Do the anti-smoking ads with Bill and Svarnick play in your neck of the woods?I watch these ads and they bring to mind a book by Christopher Buckley called “Thank you for Smoking.” In Buckley’s book, the tobacco companies designed their anti-smoking campaigns in a manner that would actually encourage teenagers to start smoking. I watch the Bill and Svarnick ads and wonder if that’s the plan. After all, the only kids in the anti-smoking ads that I see are geeks and losers. They don’t show any of the jocks and the cheerleaders and the popular kids promoting anti-smoking. They have two D&D rejects (get real, we never wore campaign clothes to school). They have another ad where 2 guys are together during the day. The one guy’s car backfires and sends off smoke, in cooking class the same guy’s turkey is burned and covered in a cloud. During science class, the 2nd kid has to get a fire extinguisher to put out the first guy’s experiment. The final scene is the 2nd kid watching the 1st kid light up a cigarette and the narrator said, “Think there’s a connection?” The ad still contains subtle messages; the smoking kid is dressed in jeans and a t-shirt. The 2nd kid is in slacks and a button down shirt. What teenager wears slacks and a dress shirt to school if they don’t have too?

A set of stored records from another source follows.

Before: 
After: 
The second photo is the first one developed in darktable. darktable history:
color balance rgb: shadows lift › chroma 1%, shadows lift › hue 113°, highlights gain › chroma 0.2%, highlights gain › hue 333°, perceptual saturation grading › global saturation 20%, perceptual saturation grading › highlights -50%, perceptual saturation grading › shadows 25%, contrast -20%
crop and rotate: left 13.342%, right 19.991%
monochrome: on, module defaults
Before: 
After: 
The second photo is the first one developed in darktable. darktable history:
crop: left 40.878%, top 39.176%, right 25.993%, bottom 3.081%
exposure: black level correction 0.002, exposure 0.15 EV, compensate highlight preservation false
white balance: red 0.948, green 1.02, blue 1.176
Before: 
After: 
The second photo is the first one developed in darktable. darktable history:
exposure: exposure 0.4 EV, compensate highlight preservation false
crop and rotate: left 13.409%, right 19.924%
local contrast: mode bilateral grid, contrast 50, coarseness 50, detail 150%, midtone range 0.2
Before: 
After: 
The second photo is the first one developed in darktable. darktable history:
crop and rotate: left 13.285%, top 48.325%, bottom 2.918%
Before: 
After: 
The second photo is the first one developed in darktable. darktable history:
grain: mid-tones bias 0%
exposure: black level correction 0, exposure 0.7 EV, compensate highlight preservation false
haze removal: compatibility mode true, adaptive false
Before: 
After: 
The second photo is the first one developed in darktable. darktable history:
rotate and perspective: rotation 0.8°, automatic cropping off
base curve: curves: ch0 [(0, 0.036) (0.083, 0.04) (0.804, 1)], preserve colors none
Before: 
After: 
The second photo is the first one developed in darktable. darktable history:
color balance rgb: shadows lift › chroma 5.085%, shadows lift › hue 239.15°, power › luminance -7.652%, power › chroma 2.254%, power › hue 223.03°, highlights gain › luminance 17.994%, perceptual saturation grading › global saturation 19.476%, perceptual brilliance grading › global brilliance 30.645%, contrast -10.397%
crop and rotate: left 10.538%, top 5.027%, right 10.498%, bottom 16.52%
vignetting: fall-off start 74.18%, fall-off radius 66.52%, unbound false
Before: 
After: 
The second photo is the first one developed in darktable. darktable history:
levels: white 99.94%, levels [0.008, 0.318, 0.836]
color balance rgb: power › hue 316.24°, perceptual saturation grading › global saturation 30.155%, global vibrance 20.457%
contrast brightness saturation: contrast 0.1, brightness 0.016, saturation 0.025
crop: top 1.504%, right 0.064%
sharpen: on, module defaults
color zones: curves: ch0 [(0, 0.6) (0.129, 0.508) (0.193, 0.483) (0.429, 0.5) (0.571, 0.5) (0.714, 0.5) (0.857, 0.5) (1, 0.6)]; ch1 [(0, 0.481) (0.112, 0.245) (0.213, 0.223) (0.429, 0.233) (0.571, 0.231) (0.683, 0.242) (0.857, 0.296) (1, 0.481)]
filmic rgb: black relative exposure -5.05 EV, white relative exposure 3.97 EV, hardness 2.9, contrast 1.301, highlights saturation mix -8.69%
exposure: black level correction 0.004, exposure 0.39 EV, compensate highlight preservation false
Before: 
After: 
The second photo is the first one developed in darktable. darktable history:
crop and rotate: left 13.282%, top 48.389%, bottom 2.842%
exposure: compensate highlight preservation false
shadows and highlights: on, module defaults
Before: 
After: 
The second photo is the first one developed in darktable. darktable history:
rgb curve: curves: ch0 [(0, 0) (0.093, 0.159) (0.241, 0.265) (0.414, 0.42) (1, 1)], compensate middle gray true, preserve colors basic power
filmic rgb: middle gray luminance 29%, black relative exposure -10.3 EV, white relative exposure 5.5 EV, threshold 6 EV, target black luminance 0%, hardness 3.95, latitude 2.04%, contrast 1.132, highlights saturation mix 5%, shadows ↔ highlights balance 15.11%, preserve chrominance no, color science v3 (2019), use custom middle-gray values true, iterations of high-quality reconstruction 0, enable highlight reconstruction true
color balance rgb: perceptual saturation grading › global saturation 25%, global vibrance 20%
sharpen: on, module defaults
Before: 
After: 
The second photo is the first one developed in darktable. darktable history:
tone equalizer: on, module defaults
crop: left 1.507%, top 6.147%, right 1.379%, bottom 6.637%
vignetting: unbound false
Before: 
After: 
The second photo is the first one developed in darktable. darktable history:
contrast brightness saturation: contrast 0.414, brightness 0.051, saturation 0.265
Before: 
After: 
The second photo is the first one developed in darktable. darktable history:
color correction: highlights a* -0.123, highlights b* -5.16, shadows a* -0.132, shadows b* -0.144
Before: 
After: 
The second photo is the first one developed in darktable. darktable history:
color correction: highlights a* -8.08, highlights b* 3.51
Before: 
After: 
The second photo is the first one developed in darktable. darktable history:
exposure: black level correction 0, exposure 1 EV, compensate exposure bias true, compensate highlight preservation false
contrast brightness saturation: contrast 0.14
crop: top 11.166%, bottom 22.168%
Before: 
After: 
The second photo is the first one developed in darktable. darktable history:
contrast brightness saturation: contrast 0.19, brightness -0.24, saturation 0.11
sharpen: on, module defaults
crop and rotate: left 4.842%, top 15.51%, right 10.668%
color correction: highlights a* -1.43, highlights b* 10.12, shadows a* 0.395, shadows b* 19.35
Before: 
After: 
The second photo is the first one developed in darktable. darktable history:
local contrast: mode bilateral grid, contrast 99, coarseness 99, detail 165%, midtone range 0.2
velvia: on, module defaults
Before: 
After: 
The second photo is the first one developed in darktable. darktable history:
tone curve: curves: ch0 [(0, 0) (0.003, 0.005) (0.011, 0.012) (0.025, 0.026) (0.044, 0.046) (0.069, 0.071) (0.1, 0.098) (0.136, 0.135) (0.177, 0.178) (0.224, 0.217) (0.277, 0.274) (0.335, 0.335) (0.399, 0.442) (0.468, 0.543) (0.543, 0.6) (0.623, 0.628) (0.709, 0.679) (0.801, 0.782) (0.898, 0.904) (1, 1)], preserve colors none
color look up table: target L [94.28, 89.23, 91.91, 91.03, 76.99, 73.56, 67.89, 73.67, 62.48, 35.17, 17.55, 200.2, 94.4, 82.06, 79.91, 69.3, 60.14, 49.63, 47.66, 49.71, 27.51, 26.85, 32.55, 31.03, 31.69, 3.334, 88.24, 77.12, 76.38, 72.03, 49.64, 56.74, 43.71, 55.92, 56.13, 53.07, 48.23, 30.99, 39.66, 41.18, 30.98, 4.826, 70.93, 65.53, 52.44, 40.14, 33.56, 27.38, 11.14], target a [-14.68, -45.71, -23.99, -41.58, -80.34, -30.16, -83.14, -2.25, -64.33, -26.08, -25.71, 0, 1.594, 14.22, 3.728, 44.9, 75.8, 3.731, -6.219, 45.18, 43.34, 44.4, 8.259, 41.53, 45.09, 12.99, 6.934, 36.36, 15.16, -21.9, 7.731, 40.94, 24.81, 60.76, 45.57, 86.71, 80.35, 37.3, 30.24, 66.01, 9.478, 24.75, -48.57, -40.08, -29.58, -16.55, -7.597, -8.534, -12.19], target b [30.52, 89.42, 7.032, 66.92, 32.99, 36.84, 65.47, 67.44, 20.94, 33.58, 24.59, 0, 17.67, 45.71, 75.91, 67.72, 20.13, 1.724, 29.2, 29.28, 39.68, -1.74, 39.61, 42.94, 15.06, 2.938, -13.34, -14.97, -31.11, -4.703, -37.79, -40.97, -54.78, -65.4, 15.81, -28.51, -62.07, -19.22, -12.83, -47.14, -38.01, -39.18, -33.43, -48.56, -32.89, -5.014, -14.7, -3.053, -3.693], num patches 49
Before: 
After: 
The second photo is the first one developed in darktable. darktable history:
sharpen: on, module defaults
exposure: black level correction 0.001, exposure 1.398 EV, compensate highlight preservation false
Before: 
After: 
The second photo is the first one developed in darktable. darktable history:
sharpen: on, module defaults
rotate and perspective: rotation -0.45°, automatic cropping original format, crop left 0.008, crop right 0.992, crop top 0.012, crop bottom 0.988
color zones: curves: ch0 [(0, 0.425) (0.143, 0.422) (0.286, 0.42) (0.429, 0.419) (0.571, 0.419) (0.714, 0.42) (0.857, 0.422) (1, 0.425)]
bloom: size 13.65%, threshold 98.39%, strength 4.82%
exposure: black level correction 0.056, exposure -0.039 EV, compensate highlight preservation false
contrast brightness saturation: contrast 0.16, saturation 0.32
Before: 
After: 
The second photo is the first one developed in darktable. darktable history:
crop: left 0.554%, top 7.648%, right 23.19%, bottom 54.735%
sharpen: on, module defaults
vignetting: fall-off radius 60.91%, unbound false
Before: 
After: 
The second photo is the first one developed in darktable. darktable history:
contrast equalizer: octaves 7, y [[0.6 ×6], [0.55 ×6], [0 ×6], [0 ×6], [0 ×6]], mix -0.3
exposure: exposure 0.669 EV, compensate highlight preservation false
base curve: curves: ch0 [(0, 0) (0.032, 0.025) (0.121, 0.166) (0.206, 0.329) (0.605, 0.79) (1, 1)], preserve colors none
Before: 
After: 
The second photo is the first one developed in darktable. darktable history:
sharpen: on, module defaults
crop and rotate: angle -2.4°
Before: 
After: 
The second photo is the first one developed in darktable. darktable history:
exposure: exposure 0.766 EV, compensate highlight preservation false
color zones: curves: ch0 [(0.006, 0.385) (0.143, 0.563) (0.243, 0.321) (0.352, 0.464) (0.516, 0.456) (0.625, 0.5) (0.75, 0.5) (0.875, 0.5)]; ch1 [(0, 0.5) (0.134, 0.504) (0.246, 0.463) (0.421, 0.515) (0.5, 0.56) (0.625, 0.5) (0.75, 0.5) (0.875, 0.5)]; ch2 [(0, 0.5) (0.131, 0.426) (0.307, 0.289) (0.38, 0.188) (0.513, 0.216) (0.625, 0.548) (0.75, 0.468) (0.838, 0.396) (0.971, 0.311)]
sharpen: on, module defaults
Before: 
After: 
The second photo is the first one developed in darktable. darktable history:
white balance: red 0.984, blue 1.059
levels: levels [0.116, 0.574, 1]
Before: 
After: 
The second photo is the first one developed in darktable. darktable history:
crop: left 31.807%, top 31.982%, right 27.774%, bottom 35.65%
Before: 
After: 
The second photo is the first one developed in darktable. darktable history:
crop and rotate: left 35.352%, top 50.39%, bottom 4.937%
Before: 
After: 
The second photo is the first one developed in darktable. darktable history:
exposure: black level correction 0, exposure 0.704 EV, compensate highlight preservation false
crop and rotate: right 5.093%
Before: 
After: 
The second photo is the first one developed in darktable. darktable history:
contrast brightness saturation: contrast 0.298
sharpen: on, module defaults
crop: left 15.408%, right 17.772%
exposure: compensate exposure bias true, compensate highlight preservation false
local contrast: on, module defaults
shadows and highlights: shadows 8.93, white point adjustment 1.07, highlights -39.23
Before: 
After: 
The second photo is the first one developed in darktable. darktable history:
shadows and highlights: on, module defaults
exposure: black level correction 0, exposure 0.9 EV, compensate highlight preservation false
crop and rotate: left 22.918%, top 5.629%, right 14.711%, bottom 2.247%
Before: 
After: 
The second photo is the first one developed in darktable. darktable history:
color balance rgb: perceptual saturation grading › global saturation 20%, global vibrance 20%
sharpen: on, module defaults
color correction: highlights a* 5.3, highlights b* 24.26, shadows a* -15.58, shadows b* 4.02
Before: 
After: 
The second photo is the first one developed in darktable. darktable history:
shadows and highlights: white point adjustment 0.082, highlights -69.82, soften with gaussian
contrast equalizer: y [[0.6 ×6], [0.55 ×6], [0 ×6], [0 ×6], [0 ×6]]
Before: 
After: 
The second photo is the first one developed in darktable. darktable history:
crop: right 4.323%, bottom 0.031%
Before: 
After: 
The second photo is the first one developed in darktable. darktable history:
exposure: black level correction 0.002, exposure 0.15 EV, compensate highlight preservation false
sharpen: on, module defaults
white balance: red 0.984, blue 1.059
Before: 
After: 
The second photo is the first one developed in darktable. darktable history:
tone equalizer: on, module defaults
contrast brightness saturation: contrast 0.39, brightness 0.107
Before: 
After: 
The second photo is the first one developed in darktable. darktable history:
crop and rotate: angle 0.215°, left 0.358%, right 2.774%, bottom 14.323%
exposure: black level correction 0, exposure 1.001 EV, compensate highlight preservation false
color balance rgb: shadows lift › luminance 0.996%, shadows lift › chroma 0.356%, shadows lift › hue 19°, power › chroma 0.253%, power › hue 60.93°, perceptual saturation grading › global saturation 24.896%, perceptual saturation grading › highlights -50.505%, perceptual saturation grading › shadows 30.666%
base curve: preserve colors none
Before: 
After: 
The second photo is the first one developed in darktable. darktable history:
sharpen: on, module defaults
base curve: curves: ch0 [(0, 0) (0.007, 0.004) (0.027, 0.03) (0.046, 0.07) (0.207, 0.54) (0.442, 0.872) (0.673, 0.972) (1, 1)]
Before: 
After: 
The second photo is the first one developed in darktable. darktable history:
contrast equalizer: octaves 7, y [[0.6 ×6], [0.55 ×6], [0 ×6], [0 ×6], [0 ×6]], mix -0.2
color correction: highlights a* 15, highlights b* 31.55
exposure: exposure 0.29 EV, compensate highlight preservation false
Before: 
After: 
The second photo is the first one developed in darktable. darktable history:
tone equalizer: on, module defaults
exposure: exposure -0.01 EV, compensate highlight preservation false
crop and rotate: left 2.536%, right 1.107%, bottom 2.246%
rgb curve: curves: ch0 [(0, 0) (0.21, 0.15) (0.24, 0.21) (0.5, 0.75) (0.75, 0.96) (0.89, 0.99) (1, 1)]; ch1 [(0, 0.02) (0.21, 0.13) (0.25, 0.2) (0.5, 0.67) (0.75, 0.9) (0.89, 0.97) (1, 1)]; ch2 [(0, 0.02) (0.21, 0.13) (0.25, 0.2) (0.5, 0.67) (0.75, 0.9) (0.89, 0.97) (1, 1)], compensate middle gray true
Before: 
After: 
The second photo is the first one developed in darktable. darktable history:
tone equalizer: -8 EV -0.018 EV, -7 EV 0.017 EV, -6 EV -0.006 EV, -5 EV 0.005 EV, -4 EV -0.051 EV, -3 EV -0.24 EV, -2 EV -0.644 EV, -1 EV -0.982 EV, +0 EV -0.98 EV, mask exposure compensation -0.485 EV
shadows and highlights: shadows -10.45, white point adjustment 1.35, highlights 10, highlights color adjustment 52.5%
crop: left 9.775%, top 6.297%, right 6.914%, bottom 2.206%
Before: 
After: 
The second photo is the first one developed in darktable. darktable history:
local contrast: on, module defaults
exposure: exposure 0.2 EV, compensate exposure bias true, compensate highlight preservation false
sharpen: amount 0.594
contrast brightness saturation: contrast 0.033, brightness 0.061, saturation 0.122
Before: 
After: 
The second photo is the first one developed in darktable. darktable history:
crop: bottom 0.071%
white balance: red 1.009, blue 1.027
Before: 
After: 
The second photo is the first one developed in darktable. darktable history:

I just can’t help but think that a lot of the anti-smoking ads are just a reverse Joe Camel. They’re designed to make teenagers think that only freaks don’t smoke.
2 Comments:
it is wierd that you say they are geeks and nerds, cause the guy who plays svarnick is my best friend, and he deffinately is not a nerd. he is really popular. so you have got that all wrong, they are just being funny so that people will watch the commercials
He may be popular but in the ad, he plays a geek. Have you analyzed the ads? Do you see how the other "cool" teenagers in the ads look bored when Bill and Svarnick talk. The latest ad has the school paper making fun of them. The high schools here make fun of the ads. If anything, the ads aren't designed to make kids stop smoking or even to keep them from starting. The result of the ads is to reinstate that weird kids don't smoke and normal kids do smoke.
Your friend may think he's being funny but he's helping the tobacco companies to keep selling the image to kids that the popular kids smoke and the only kids who don't are the "funny" weird kids not the "funny" ha-ha kids.